Die türkische Polizei hat Wasserwerfer und Tränengas gegen Demonstranten in Istanbul eingesetzt, die als Zeichen der Solidarität zur Redaktion der regierungskritischen Zeitung "Cumhuriyet" ziehen wollten. Tränengaswolken trieben am Samstag im Viertel Sisli, während Polizei-Hubschrauber am Himmel kreisten. Kurz zuvor hatten die türkischen Behörden Haftbefehl gegen "Cumhuriyet"-Chefredakteur Murat Sabuncu und acht weitere führende Mitarbeiter erlassen. Die Sicherheitskräfte nahmen zudem neun weitere Politiker der prokurdischen Oppositionspartei HDP fest.
Wer die Demonstration organisiert hat, ist unklar. Präsident Erdogan verfolgt seit dem Putsch im Juli Gegner der Regierung wesentlich härter. Er vermutet, dass es immer noch ausländische Kräfte gibt, die in stürzen wollen.
Auch international besteht kein Zweifel, dass der Putsch aus dem Militär kam und "echt" war. Die USA hatten sehr kurz nach dem Putsch jede Verantwortung von sich gewiesen und der Türkei ihre volle Unterstützung zugesagt.
Der Beleg für die Echtheit sind nach Ansicht der Türken und der meisten internationalen Beobachter dir 200 Toten, die die Aktion gefordert hat.
In der Türkei ist die überwältigende Mehrheit der Bevölkerung davon überzeugt, dass die CIA oder andere amerikanische Dienste hinter dem Putsch gestanden sind. Der für den Putsch von Erdogan verantwortlich gemacht Prediger Gülen lebt in den USA.
In Deutschland dagegen hängen etliche Politiker der Interpretation an, dass Erdogan den Putsch selbst inszeniert haben könnte, um seine Macht zu stärken. Diese Auffassung vertritt etwa der grüne Politiker Cem Özdemir: Die Türkei sei "ein Land, das in Richtung islamo-türkische Diktatur abdriftet", sagte Özdemir am Samstag im Deutschlandfunk. Es gehöre zu Erdogans Strategie, die Eskalation voranzutreiben, um den Eindruck zu erwecken, die Bürger in seinem Land seien in Gefahr.

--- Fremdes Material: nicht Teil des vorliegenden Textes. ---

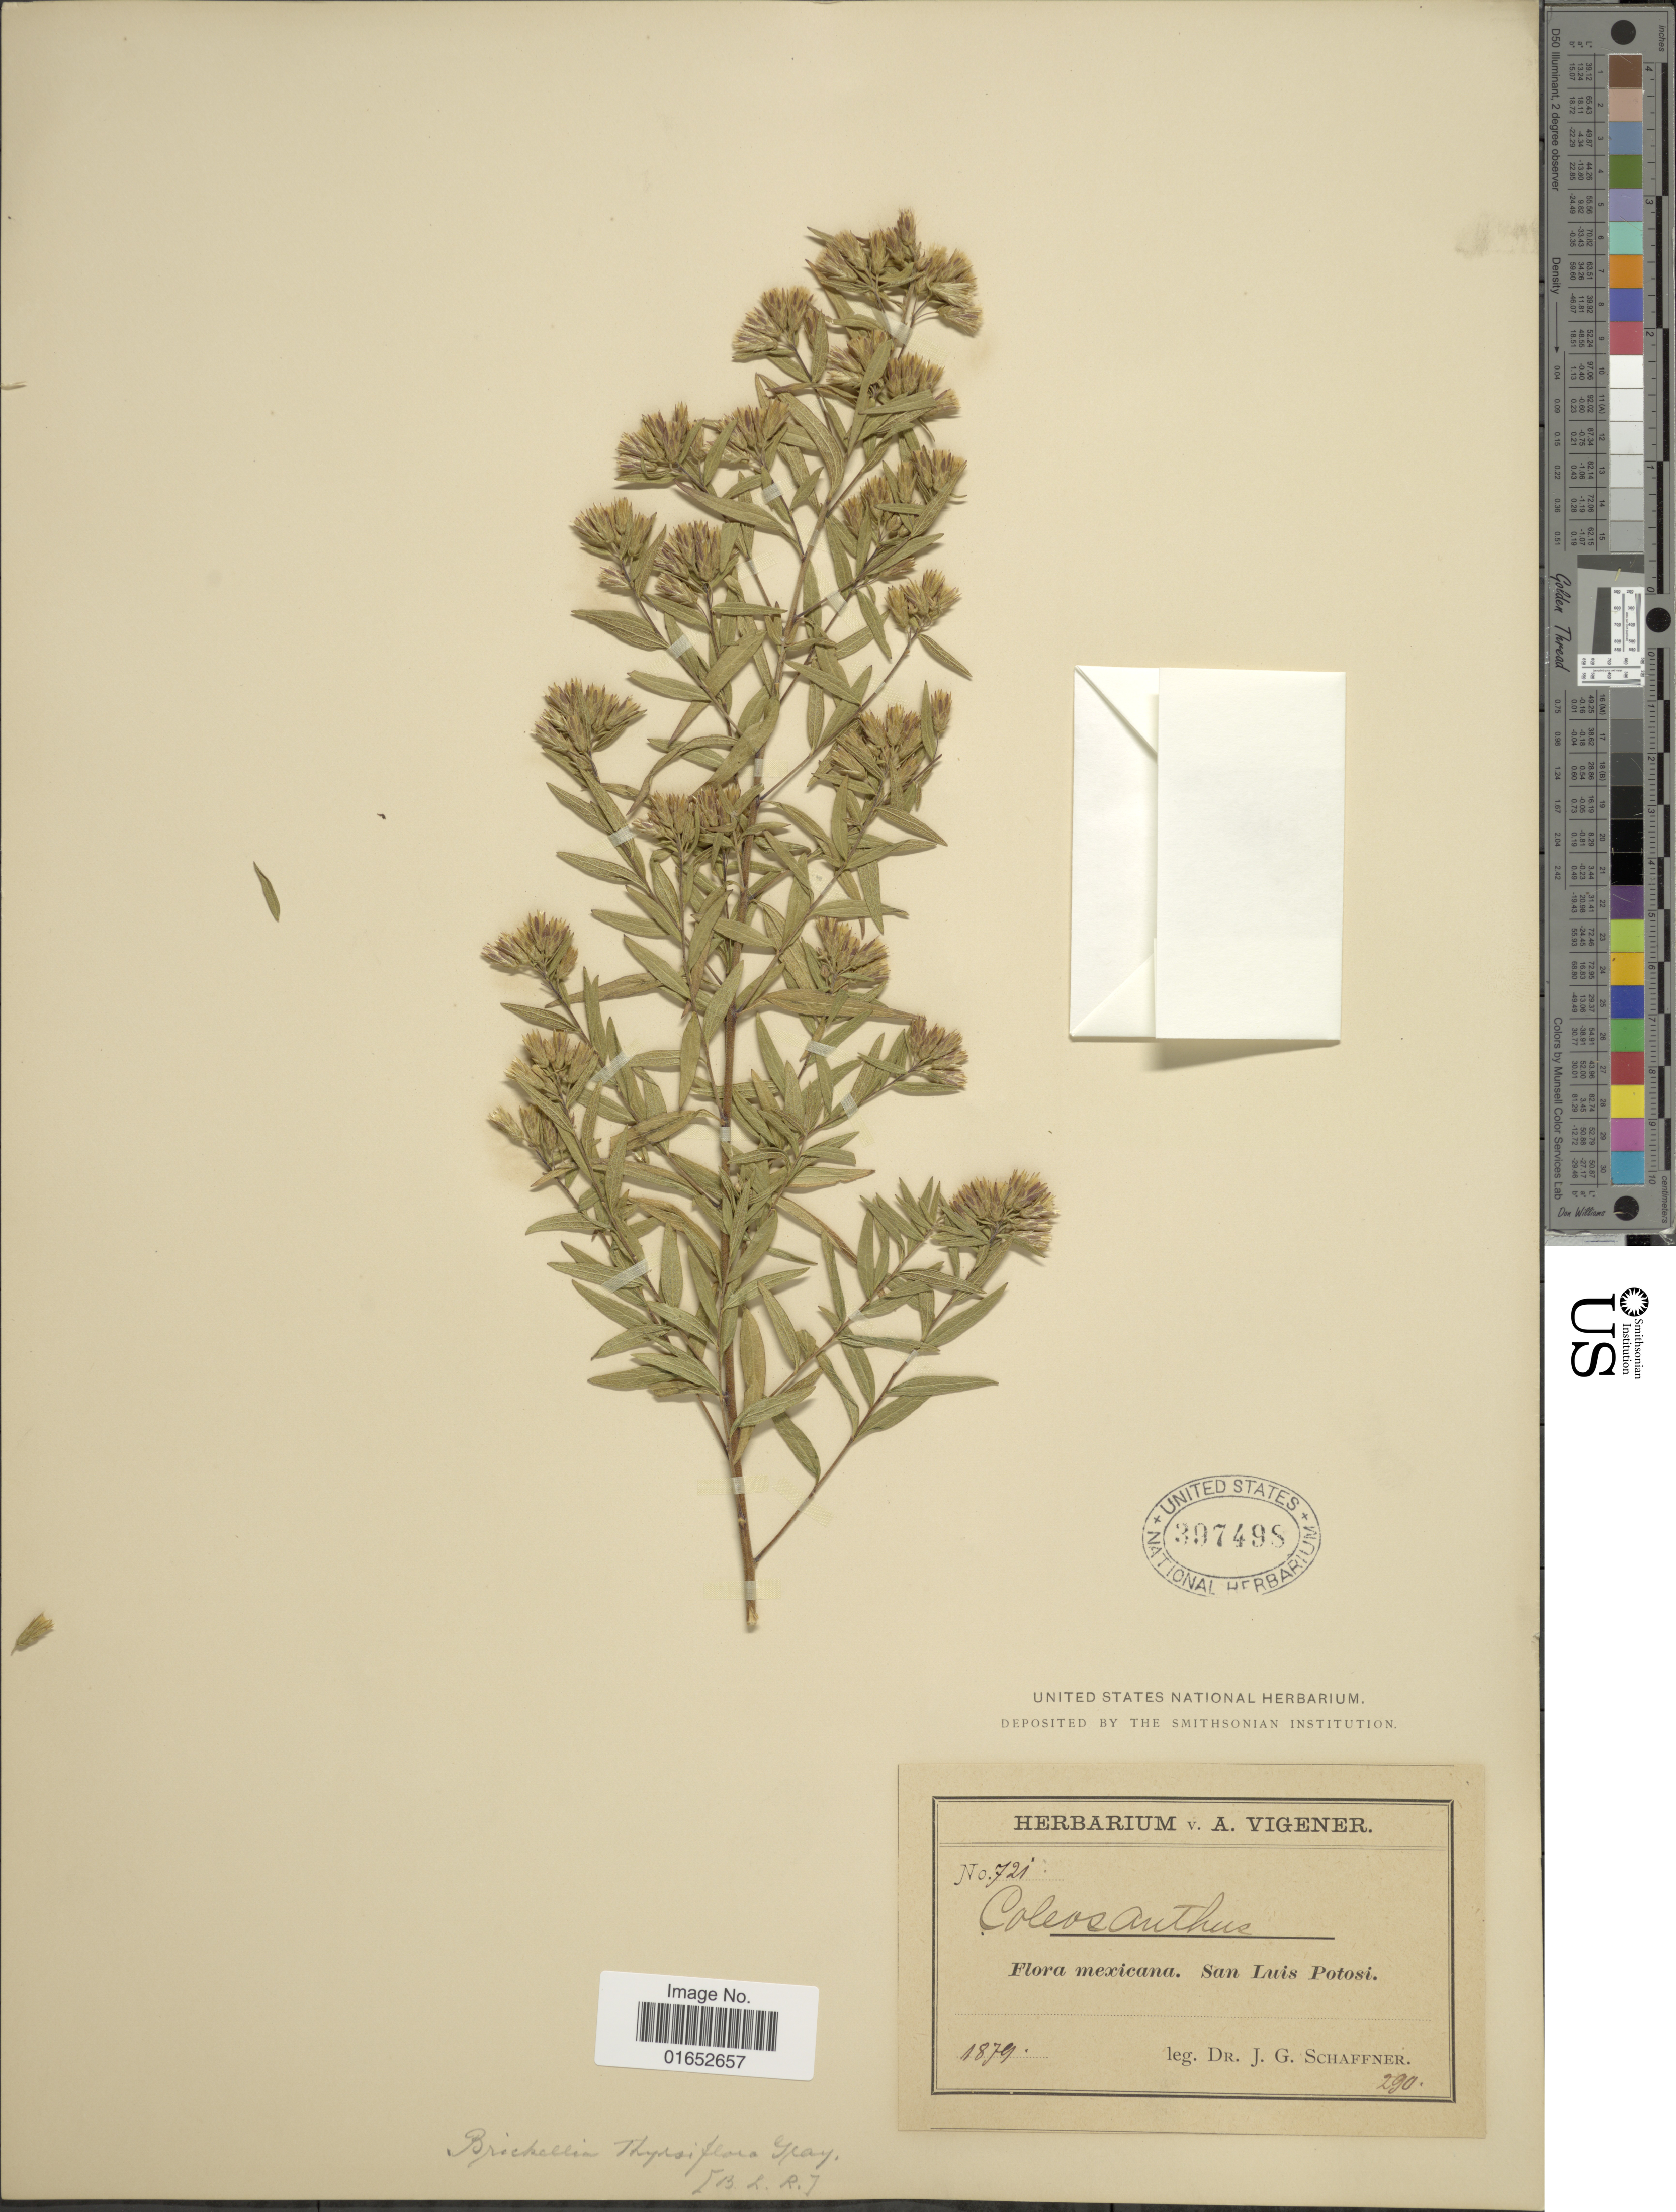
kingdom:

Der Grünen-Chef legte nahe, dass der Umsturzversuch von Mitte Juli im Sinne der türkischen Regierung gewesen sei. Dieser "etwas seltsame Putschversuch"

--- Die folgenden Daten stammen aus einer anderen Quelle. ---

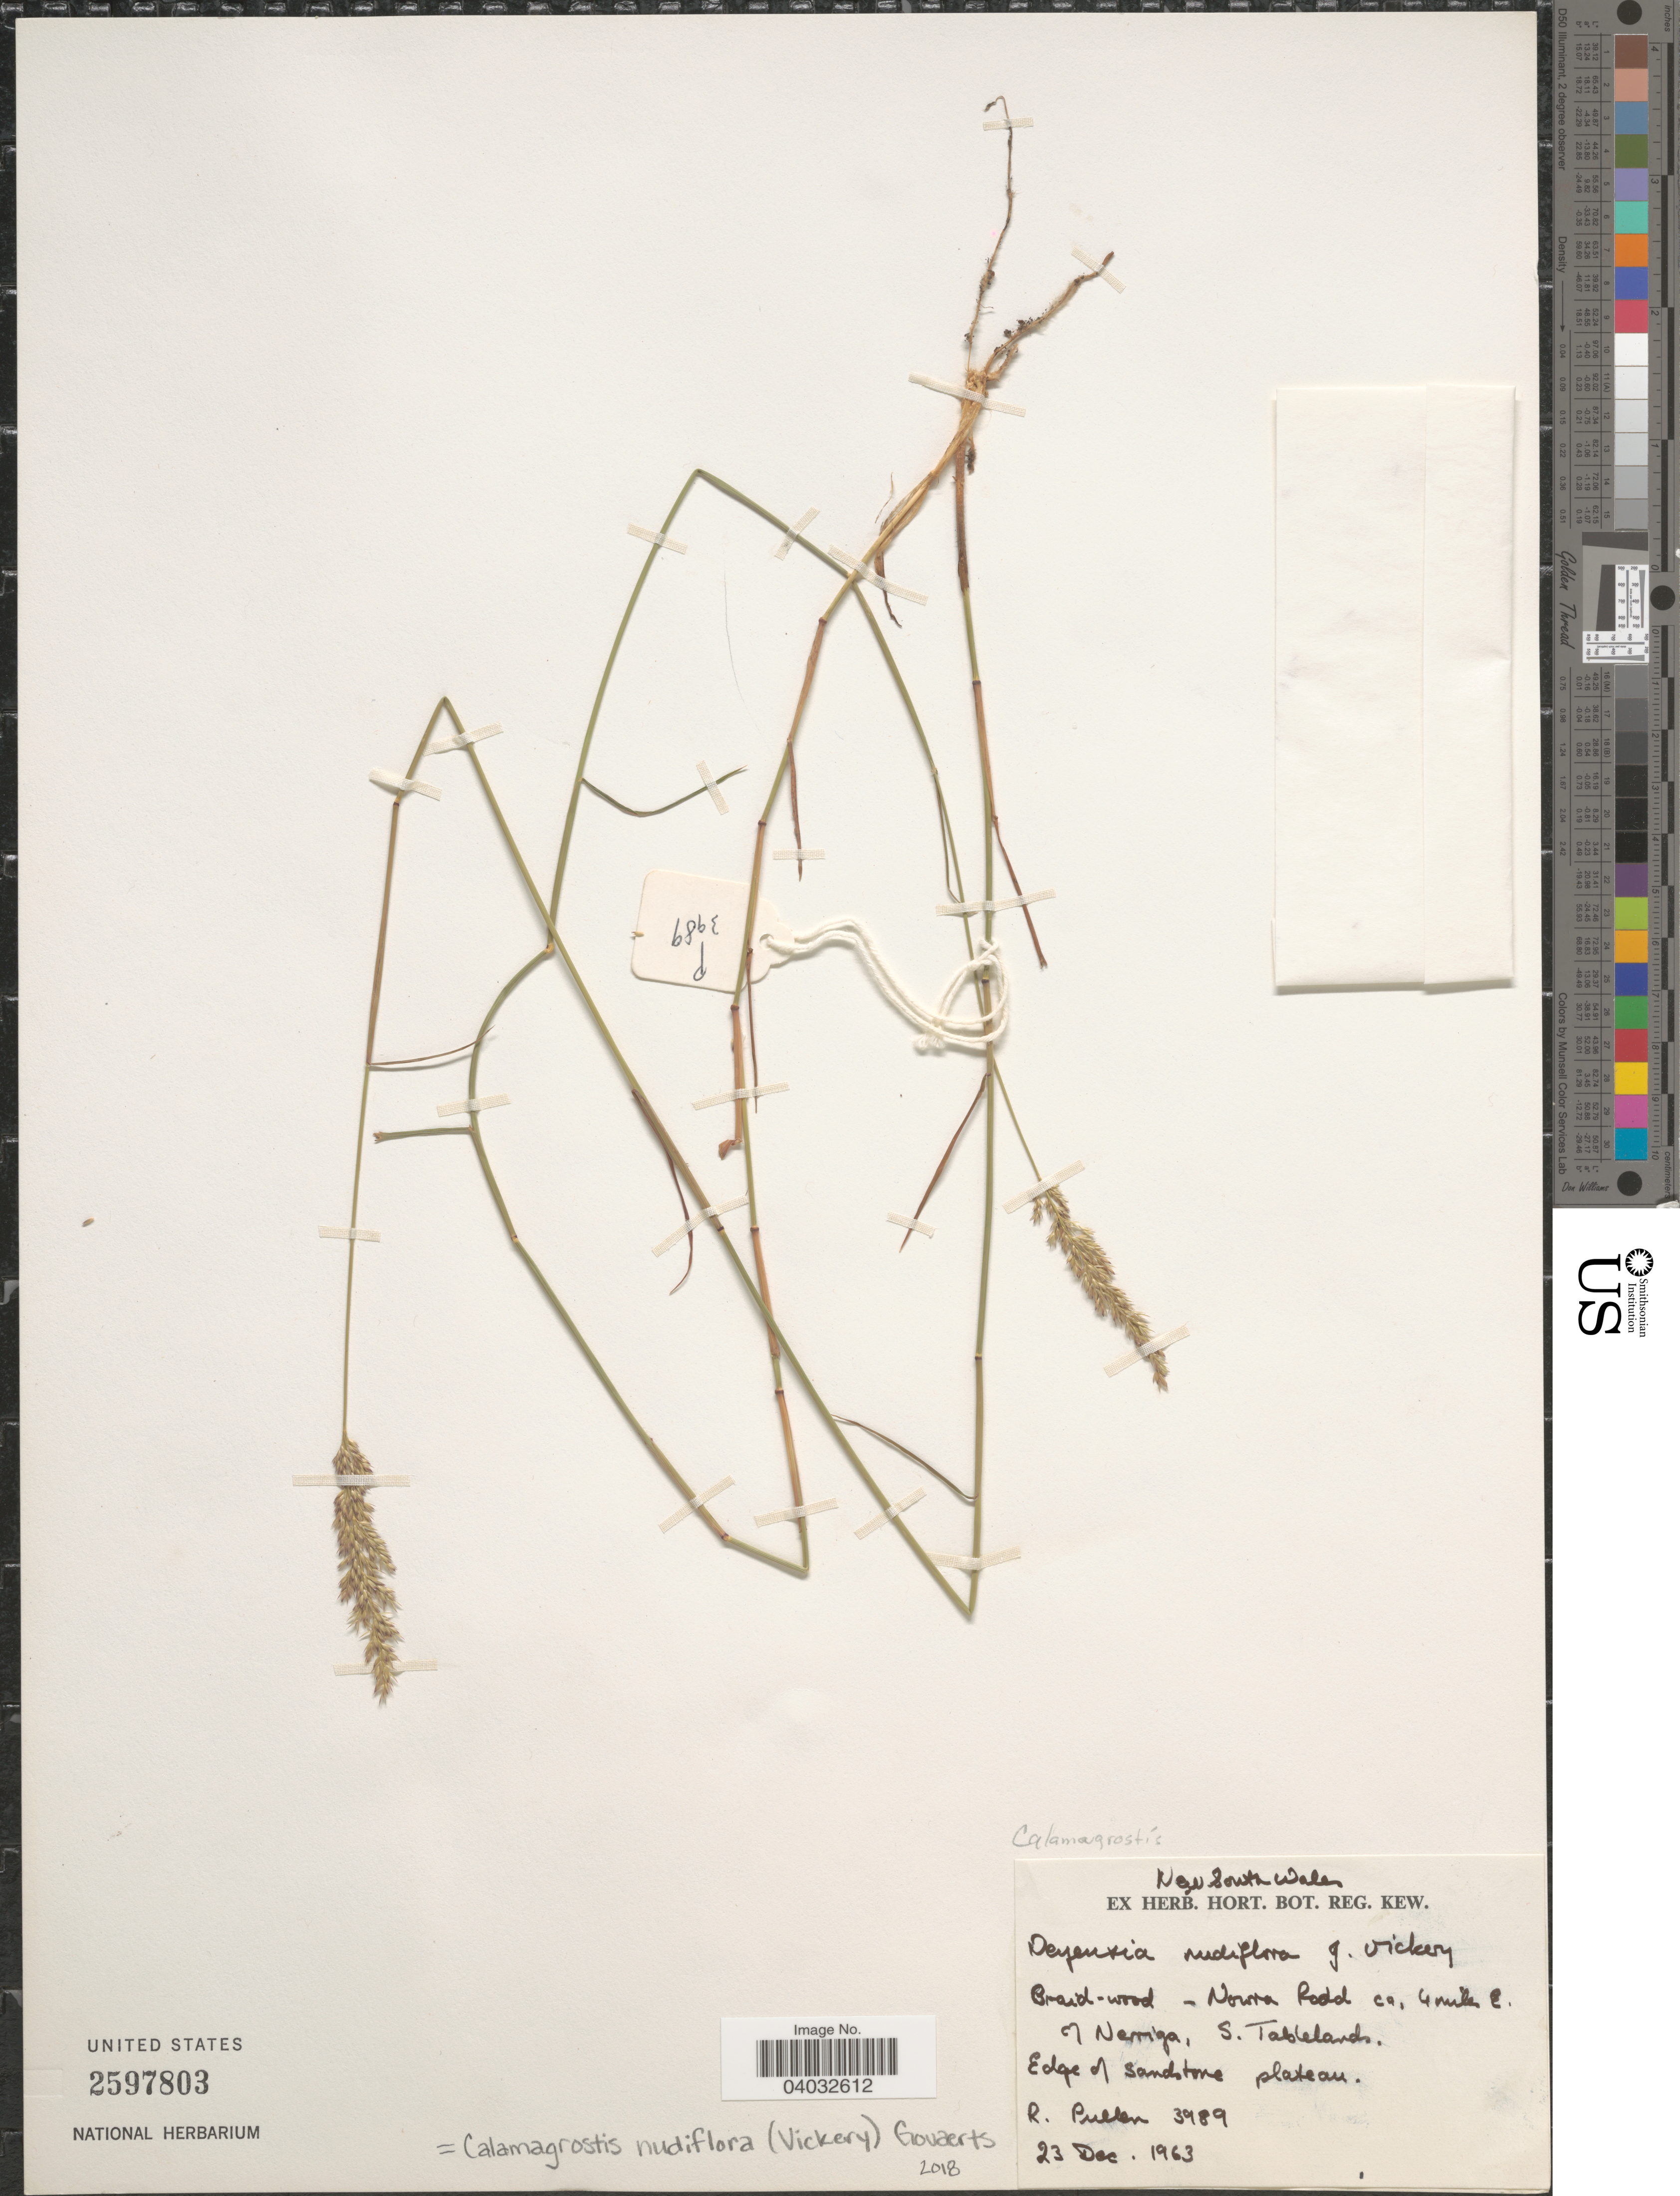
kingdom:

habe stattgefunden, ohne dass die türkischen Behörden die sozialen Online-Netzwerke blockiert hätten, wie sie es in anderen Situationen bereits getan hätten. "Dann kam der Schlag gegen die kritische Opposition, und jetzt wird die Opposition platt gemacht." Dafür gebe es ein "Drehbuch", das "Erdogan mit seinen Leuten" schreibe.
Özdemir führte aus, im Parlament sei die säkulare Republikanische Volkspartei (CHP) mittlerweile die einzige Oppositionspartei, von der keine Abgeordneten inhaftiert seien. Die CHP habe aber "keine Strategie, weil sie einerseits versucht hat, mit Erdogan gemeinsam gegen den Putsch sich zu stellen, und jetzt quasi merkt, dass sie selbst wahrscheinlich die nächste ist, die dran kommt".
Mit Massenentlassungen werde in der Türkei ein "Klima der Angst" geschaffen, sagte der Grünen-Chef. Jeder Oppositionelle müsse ständig damit rechnen, "dass ihm die wirtschaftliche Grundlage entzogen wird". Besonders schlimm sei die Lage im kurdisch geprägten Südosten des Landes. "Dort werden Leute extralegal hingerichtet, es gibt keinen Richter, es gibt keine polizeilichen Ermittlungen, es gibt keine Presseberichterstattung darüber, weil es das alles eben nicht mehr geben kann in der Türkei", kritisierte Özdemir im Deutschlandfunk.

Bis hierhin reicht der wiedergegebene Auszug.